Mamer, quarantanni, risponde in maniera elegante e distaccata alle domande che gli vengono rivolte, con uno sguardo imperturbabile e apparentemente incurante di ciò che avviene attorno. Racconta il percorso che ha portato la sua band, gli IZ, alla pubblicazione dell’ultimo album, Shadow, presentato in due concerti a Pechino questa settimana e poi in Europa con un tour estivo.
“Shadow è il primo lavoro che veramente mi rappresenta, quello che ho fatto prima è stato in collaborazione, solo adesso, ci sono io veramente.” La storia degli IZ nasce nel 2002, quando Mamer, decide di fondare un gruppo e andare oltre la passione per la musica e avviare, così, il proprio percorso di ricerca: esprimere la sua identità kazaka, della provincia cinese dello Xinjiang, e contemporaneamente parlare, o meglio, dare un suono al processo di urbanizzazione del mondo di oggi.
Nel corso degli anni gli IZ hanno cambiato molti componenti e con loro le sonorità e gli strumenti utilizzati, fino ad arrivare all’ultima formazione di oggi, completamente nuova rispetto alle origini. Nel 2009 è uscito Eagle, un album prodotto dalla Real World Records, importante etichetta per la World Music “Ma quello non era ciò che volevo veramente, non mi appartiene, c’è stato poco da fare”.
Grazie a quell’album, però, Mamer ha avuto un lancio internazionale con la partecipazione al WOMAD Festival in Inghilterra e con la collaborazione di musicisti importanti come Bela Fleck. Da quel momento in poi, decide di riconoscersi interamente nella sua musica e di approfondire le forme sonore che lo caratterizzano: ricrea il folk degli strumenti tradizionali e delle antiche melodie, in un’espressione moderna del rock psichedelico, molto vicino all’industrial, specchio sonoro dei cigolii delle macchine, delle fabbriche e degli alti palazzi.
Sul palco, il batterista alterna ai piatti tradizionali l’utilizzo di un ventilatore elettrico che percuote con dei cacciavite, mentre un altro membro della band distorce, attraverso ritmiche accelerate il suono del Dombra, uno strumento utilizzato sia in India sia in Asia centrale. “É da quando sono piccolo che ascolto musica di ogni genere, la musica per me vuol dire apprendere continuamente, questo album è un passaggio di quello che sono io al momento, in futuro, non so cosa accadrà”.
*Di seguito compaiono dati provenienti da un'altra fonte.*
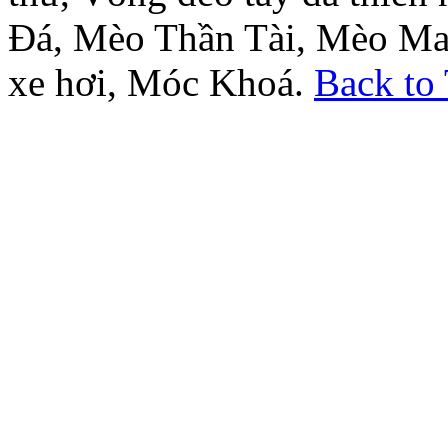
Đá, Mèo Thần Tài, Mèo Ma
xe hơi, Móc Khoá.
Back to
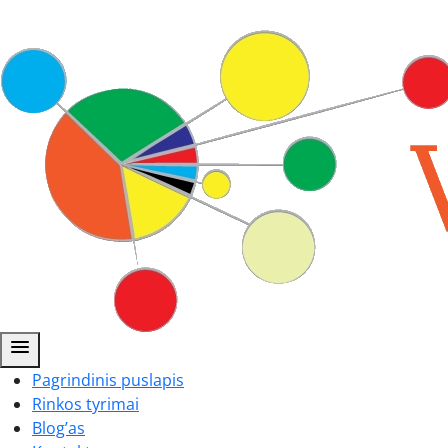
menu
Pagrindinis puslapis
Rinkos tyrimai
Blog’as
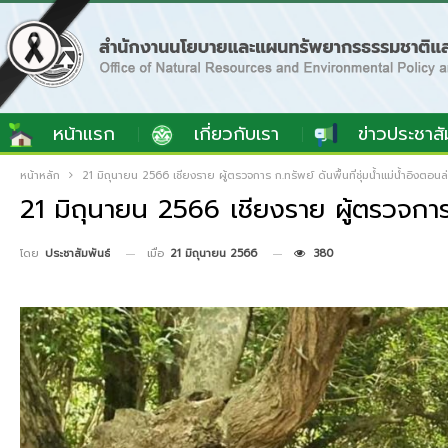
หน้าแรก
เกี่ยวกับเรา
ข่าวประชาสั
หน้าหลัก
21 มิถุนายน 2566 เชียงราย ผู้ตรวจการ ก.ทรัพย์ ดันพื้นที่ชุ่มน้ำแม่น้ำอิงตอนล่
21 มิถุนายน 2566 เชียงราย ผู้ตรวจการ ก.
เมื่อ
21 มิถุนายน 2566
380
โดย
ประชาสัมพันธ์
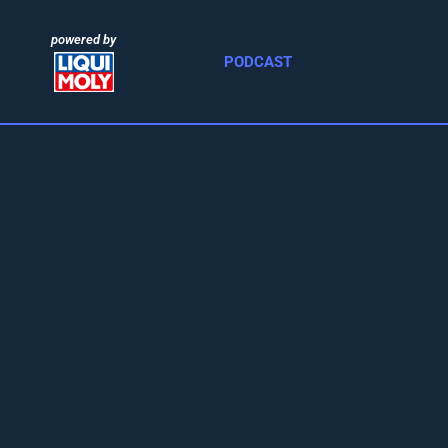
powered by
PODCAST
Nel suono degli IZ è evidente l’influenza degli Einstürzende Neubauten, di cui Mamuer indossa la maglietta, con l’antico logo tolteco della rinomata industrial band tedesca. La ripetitività incalzante delle melodie, affascina e stordisce. La voce, sensuale e cavernosa, emette suoni indistinti in lingua kazaza, di cui si può esclusivamente ipotizzare il significato. Le vibrazioni afferrano lo stomaco, in una commistione di solida inquietudine e concentrazione ipnotica, che non trova mai spazio ad un’aperta risoluzione.
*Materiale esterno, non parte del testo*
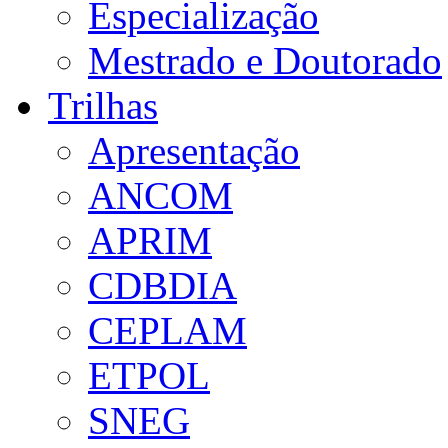
Especialização
Mestrado e Doutorado
Trilhas
Apresentação
ANCOM
APRIM
CDBDIA
CEPLAM
ETPOL
SNEG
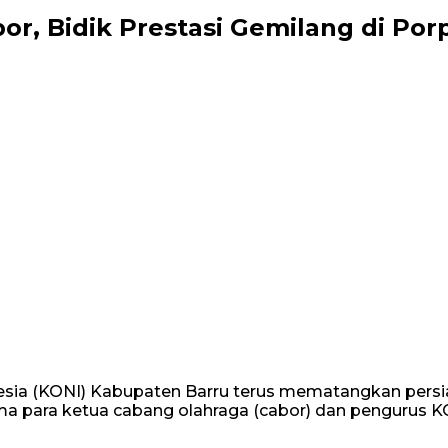
r, Bidik Prestasi Gemilang di Porp
nesia (KONI) Kabupaten Barru terus mematangkan pers
ma para ketua cabang olahraga (cabor) dan pengurus KON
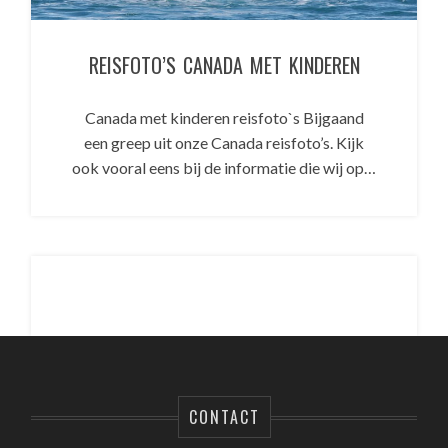
REISFOTO’S CANADA MET KINDEREN
Canada met kinderen reisfoto`s Bijgaand
een greep uit onze Canada reisfoto’s. Kijk
ook vooral eens bij de informatie die wij op…
CONTACT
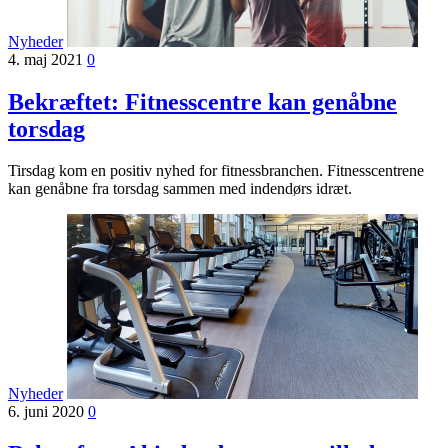
Nyheder
4. maj 2021
0
Bekræftet: Fitnesscentre kan genåbne
torsdag
Tirsdag kom en positiv nyhed for fitnessbranchen. Fitnesscentrene
kan genåbne fra torsdag sammen med indendørs idræt.
Nyheder
6. juni 2020
0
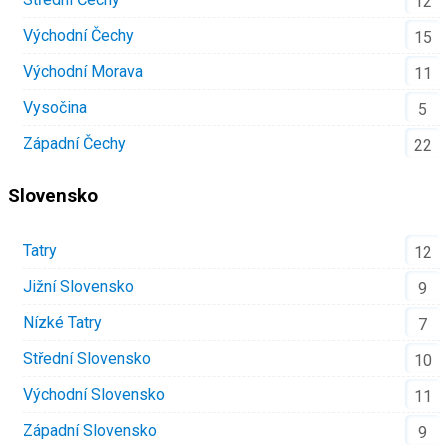
12
Východní Čechy
15
Východní Morava
11
Vysočina
5
Západní Čechy
22
Slovensko
Tatry
12
Jižní Slovensko
9
Nízké Tatry
7
Střední Slovensko
10
Východní Slovensko
11
Západní Slovensko
9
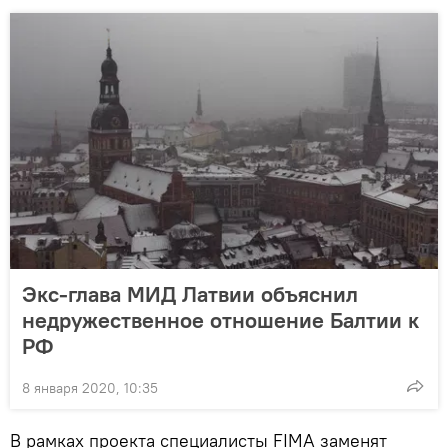
Экс-глава МИД Латвии объяснил
недружественное отношение Балтии к
РФ
8 января 2020, 10:35
В рамках проекта специалисты FIMA заменят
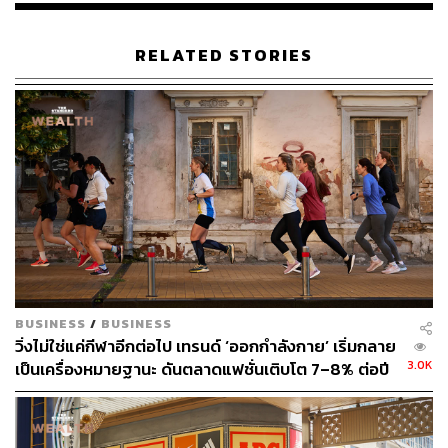
RELATED STORIES
BUSINESS
/
BUSINESS
วิ่งไม่ใช่แค่กีฬาอีกต่อไป เทรนด์ ‘ออกกำลังกาย’ เริ่มกลาย
3.0K
เป็นเครื่องหมายฐานะ ดันตลาดแฟชั่นเติบโต 7–8% ต่อปี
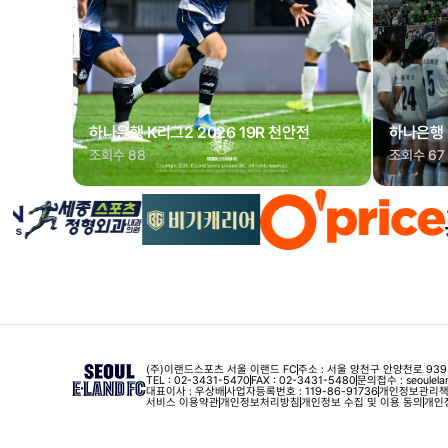
하나은행 K리그2 2026 19R 천안전
하나은행 
조회수 88
조회수 67
(주)이랜드스포츠 서울 이랜드 FC
주소 : 서울 양천구 안양천로 939
TEL : 02-3431-5470
FAX : 02-3431-5480
문의접수 : seoulelan
대표이사 : 우상배
사업자등록번호 : 119-86-91736
개인정보관리책임
서비스 이용약관
개인정보처리방침
개인정보 수집 및 이용 동의
개인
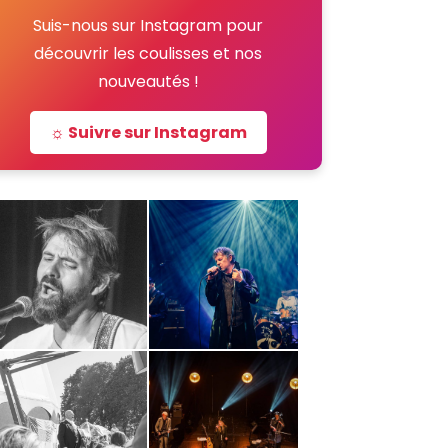
Suis-nous sur Instagram pour
découvrir les coulisses et nos
nouveautés !
☼ Suivre sur Instagram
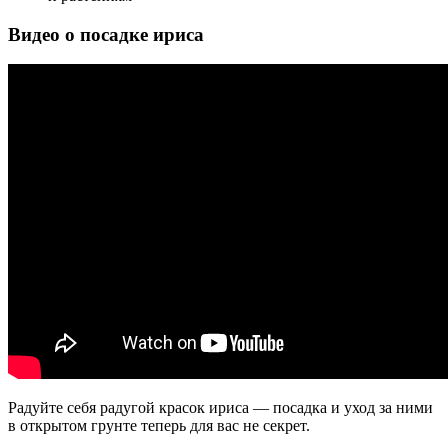
Видео о посадке ириса
Радуйте себя радугой красок ириса — посадка и уход за ними
в открытом грунте теперь для вас не секрет.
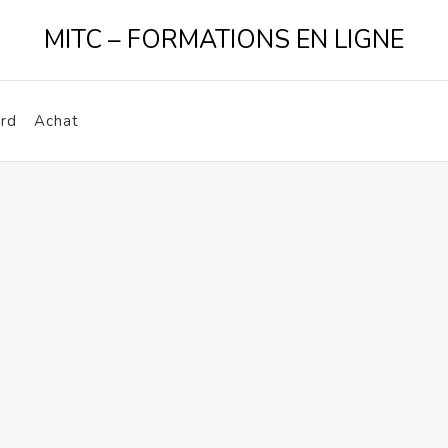
MITC – FORMATIONS EN LIGNE
rd
Achat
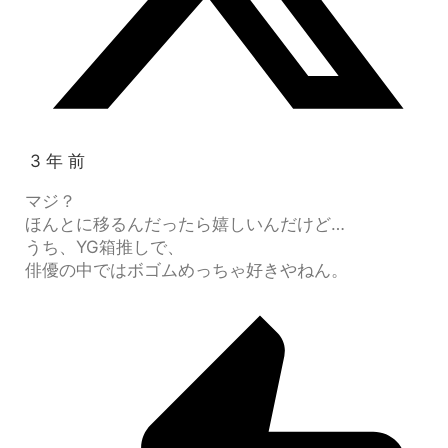
3 年 前
マジ？
ほんとに移るんだったら嬉しいんだけど…
うち、YG箱推しで、
俳優の中ではボゴムめっちゃ好きやねん。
La sovraincisione delle linee strumentali, l’utilizzo del sintetizzatore e le percussioni di oggetti metallici (tubi, ventilatori, cacciaviti, scatole) alterano completamente quelle che sono le tradizionali linee guida delle melodie degli antichi canti Kazaki. Aken una melodia tradizionale dello Xinjiang, ora è oscura e nebulosa, così lontana dalla sua terra di origine. “Adesso nello Xinjiang ci sono scuole, istituti dove puoi imparare a suonare gli strumenti tradizionali, ti insegnano le basi, ma fare musica è un’altra cosa e oggi c’è poca gente che la fa…”
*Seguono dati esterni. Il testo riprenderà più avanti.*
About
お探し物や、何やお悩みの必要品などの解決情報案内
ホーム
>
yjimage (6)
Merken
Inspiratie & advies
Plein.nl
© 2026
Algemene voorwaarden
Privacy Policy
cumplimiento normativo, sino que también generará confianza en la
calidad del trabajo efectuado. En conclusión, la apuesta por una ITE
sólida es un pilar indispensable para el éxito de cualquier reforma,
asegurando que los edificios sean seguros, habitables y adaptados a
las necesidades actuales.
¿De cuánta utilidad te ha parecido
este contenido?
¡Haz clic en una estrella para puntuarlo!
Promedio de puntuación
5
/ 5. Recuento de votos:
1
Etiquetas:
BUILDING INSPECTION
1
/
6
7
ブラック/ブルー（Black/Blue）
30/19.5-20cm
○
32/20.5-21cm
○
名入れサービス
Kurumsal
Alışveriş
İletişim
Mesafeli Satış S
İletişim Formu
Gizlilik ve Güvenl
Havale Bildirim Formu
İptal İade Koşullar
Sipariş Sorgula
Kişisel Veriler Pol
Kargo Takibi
Fare musica, per Mamer è quindi andare avanti alla ricerca di una propria identità e allo stesso modo un mezzo di condivisione: “L’urbanizzazione, l’abbiamo subita e la stiamo subendo tutti quanti, ovunque”. É questa strada senza uscita, che, forse, avvolge la coscienza del pubblico mentre osserva gli occhi bassi e cupi di Mamer.